Dataset excerpts

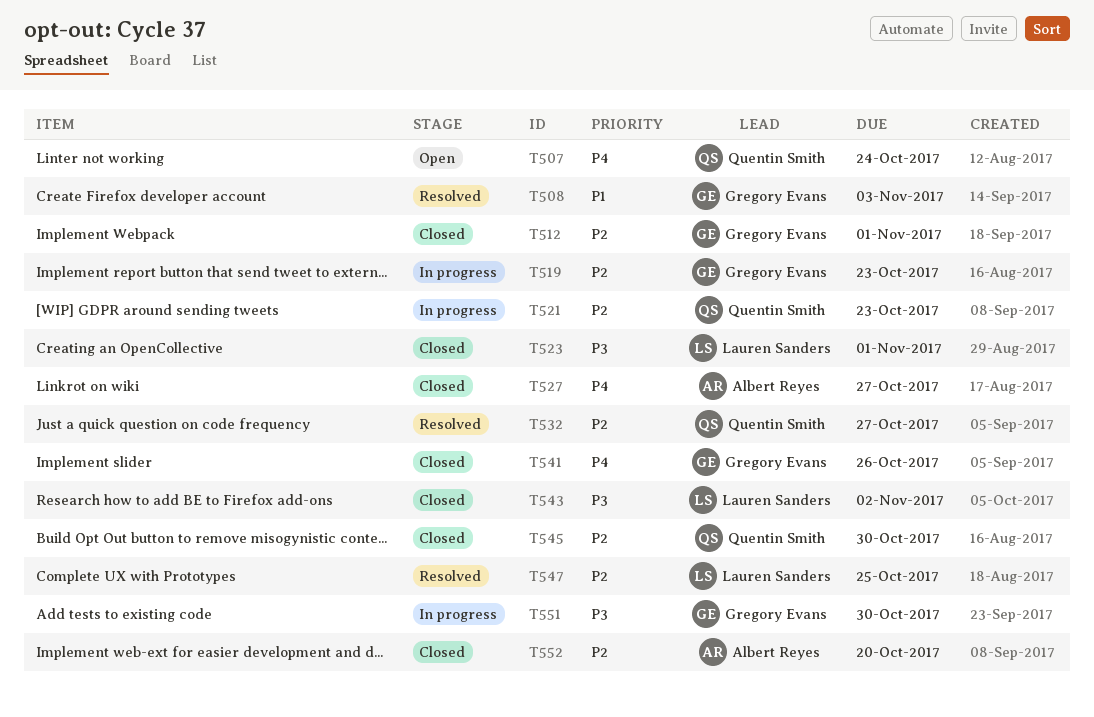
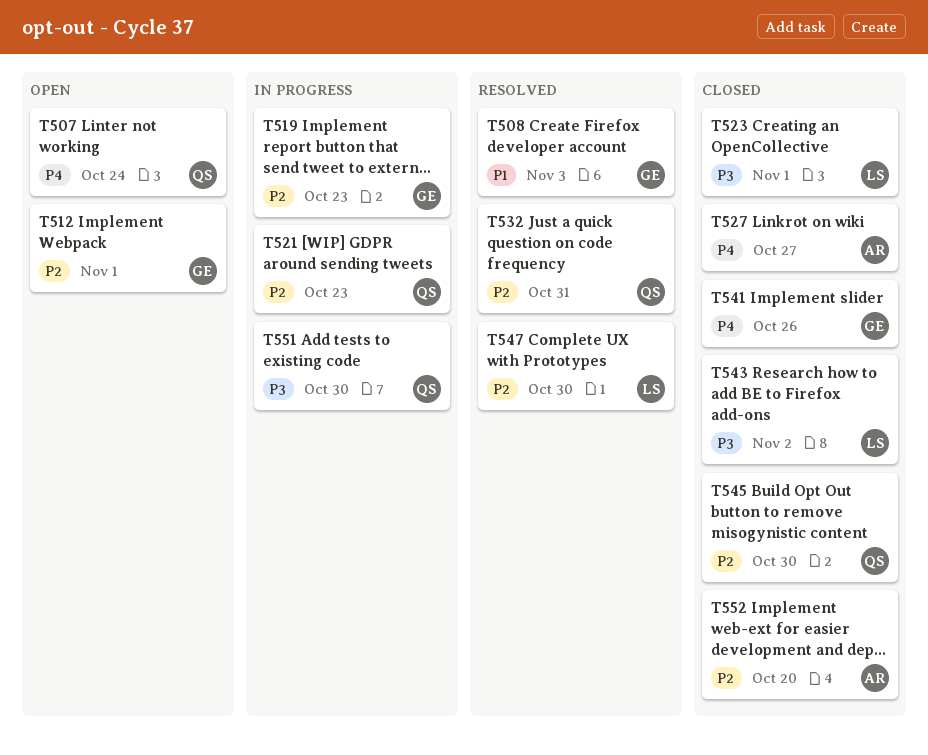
T512, status: Closed -> Open
T532, due: Oct 27 -> Oct 31
T547, due: Oct 25 -> Oct 30
T551, owner: Gregory Evans -> Quentin Smith

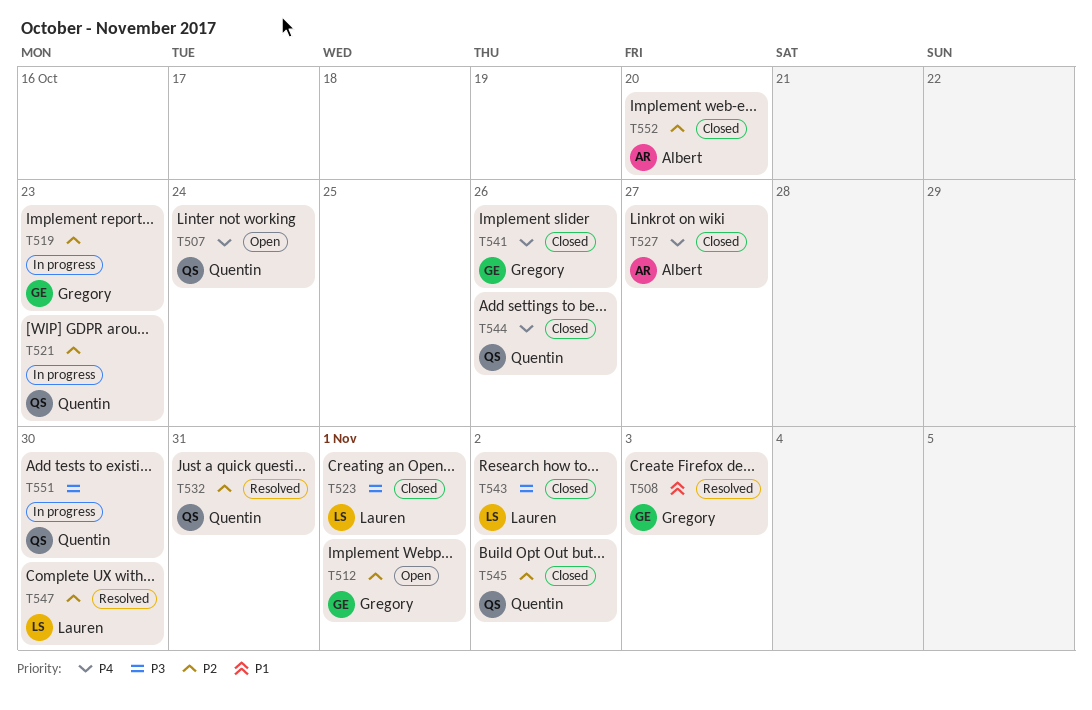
T544: none -> present
T545, due: Oct 30 -> Nov 2

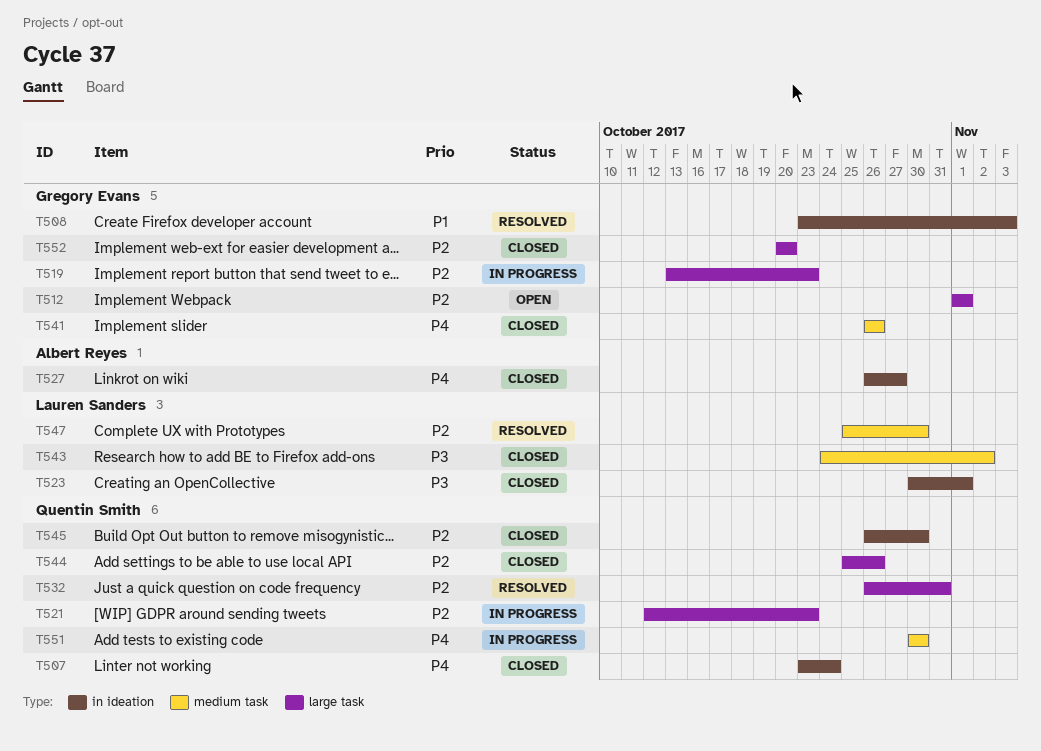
T507, status: Open -> Closed
T544, priority: P4 -> P2
T545, due: Nov 2 -> Oct 30
T551, priority: P3 -> P4
T552, owner: Albert Reyes -> Gregory Evans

Job item
Print exactly, and print only, the lines from the line with "T547, due: Oct 25 -> Oct 30" through the last line of the entries, both ends included. No pictures belong in the result.

Response for this exercise
T547, due: Oct 25 -> Oct 30
T551, owner: Gregory Evans -> Quentin Smith

T544: none -> present
T545, due: Oct 30 -> Nov 2

T507, status: Open -> Closed
T544, priority: P4 -> P2
T545, due: Nov 2 -> Oct 30
T551, priority: P3 -> P4
T552, owner: Albert Reyes -> Gregory Evans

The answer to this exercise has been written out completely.